As illustrated in the video, Oracle Database is a program designed to hold lots of information, or data. There are all kinds of different databases and they all have their uses. Some of the most common ones are MySQL, SQL Server, Sybase, and MongoDB. All of these have different uses. The differences will be easier to understand after you learn more about each kind of database. We did not discuss it much in the video, but if you are wondering what “SQL” means in the title, it stands for structured query language. Structured query language is a human readable computer language that is used to tell databases to do things. We will discuss SQL and Oracle SQL Developer more in future videos.
Databases are better than spreadsheets because they allow multiple users at one time, different levels of access given to users, recovery options and transactions, and it is more protected from hacking and malicious destruction. Programming languages often have very useful functions or methods that can be used to communicate to a database and therefore they are a naturally good option for the back end of programs.

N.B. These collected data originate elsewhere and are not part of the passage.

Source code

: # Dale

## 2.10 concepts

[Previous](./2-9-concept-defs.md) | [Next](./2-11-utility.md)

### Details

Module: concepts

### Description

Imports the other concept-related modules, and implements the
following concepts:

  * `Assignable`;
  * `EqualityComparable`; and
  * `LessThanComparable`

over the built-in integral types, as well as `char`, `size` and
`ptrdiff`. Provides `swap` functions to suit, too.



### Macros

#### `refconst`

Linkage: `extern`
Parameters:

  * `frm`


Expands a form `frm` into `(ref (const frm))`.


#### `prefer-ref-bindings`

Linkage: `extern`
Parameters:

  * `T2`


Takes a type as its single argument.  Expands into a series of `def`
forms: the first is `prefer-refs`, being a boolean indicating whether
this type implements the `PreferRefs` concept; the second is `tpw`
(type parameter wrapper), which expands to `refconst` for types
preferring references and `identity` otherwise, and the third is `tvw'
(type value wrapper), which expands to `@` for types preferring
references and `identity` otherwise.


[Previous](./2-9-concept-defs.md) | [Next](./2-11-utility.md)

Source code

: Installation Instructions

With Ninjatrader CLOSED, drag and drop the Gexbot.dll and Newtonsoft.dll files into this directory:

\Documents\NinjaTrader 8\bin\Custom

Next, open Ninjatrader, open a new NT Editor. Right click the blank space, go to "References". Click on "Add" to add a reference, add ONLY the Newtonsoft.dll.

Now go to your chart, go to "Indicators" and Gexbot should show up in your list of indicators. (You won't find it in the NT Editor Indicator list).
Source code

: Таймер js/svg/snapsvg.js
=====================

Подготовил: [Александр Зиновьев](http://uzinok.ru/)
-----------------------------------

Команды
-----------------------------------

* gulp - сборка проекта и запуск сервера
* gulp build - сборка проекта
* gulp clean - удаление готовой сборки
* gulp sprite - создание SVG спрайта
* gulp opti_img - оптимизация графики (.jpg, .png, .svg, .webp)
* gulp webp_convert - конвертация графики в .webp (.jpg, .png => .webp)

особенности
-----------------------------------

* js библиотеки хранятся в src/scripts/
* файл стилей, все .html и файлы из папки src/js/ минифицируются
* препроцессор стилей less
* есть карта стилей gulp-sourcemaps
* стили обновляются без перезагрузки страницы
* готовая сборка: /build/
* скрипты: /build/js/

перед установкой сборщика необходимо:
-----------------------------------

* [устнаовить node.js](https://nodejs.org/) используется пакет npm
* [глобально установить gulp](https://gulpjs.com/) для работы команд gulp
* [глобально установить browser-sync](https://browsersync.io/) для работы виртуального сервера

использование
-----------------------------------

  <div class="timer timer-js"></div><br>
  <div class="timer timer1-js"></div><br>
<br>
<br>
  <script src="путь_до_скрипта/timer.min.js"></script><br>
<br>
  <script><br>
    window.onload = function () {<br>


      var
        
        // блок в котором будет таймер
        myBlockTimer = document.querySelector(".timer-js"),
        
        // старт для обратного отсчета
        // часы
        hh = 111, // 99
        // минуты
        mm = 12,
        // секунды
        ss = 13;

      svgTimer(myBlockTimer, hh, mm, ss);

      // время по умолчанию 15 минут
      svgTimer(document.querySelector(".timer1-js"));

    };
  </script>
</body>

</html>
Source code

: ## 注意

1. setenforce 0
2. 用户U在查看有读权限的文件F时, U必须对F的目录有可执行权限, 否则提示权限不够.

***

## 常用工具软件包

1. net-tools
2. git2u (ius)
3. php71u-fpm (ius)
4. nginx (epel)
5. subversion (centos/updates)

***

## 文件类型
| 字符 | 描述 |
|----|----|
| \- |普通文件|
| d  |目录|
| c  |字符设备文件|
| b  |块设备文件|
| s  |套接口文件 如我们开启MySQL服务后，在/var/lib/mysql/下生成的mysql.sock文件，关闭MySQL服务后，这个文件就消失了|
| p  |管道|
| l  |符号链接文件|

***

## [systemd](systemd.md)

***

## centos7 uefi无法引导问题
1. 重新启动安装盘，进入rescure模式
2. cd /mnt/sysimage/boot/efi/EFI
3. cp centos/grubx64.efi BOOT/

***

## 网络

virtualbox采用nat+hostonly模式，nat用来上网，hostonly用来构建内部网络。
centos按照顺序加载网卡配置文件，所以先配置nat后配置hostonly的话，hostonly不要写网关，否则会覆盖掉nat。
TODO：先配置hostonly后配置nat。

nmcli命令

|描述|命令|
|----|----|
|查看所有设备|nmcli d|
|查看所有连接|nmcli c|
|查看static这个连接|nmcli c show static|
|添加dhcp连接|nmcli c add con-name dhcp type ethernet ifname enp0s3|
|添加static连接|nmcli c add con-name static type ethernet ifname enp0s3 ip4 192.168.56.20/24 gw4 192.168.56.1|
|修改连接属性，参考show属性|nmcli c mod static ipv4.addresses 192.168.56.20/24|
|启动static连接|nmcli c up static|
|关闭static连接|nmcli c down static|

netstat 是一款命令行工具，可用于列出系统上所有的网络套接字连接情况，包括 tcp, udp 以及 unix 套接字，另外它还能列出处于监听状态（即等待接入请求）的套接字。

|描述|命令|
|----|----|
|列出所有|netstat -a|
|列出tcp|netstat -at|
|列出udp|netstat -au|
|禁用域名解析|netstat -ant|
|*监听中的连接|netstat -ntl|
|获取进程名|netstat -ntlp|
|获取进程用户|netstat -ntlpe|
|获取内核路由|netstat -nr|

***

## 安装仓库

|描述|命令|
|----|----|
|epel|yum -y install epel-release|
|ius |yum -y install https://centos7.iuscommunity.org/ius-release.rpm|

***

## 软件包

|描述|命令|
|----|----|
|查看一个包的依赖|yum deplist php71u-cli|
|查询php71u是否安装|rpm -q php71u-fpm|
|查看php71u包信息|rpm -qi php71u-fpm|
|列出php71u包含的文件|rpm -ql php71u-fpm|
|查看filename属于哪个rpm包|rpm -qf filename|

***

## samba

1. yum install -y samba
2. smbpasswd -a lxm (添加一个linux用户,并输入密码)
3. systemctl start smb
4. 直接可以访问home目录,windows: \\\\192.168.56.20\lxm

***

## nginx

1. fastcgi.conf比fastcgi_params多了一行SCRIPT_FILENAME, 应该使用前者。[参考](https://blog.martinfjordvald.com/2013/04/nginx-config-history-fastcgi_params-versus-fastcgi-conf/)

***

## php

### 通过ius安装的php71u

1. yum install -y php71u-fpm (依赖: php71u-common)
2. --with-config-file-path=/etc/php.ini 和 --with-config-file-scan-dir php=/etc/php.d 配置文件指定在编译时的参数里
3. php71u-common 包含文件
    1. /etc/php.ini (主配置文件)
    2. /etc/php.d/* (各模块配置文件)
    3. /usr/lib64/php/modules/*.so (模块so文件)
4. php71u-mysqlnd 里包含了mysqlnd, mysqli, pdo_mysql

This course will go over all of the major parts of database programming using Oracle SQL. We will be using Oracle 11g, but these videos should still work with other versions, including the most recent 12c.
Q and A
How much does Oracle cost? The full enterprise edition costs thousands. They have other versions for less and they even have a FREE VERSION! This is known as the XE version (eXpress Edition). That is the one we will be using.
How long does it take to learn SQL? You can learn all of the basics and be an efficient beginner database developer in only about a month of practice. To become an intermediate it can take anywhere from an additional 3 - 6 months with a only a few hours of studying and practicing each day.
How can I learn SQL faster? Take notes and actually mess around with making your own database. Watch these videos until you understand the concepts within them, read articles and books that teach in more depth.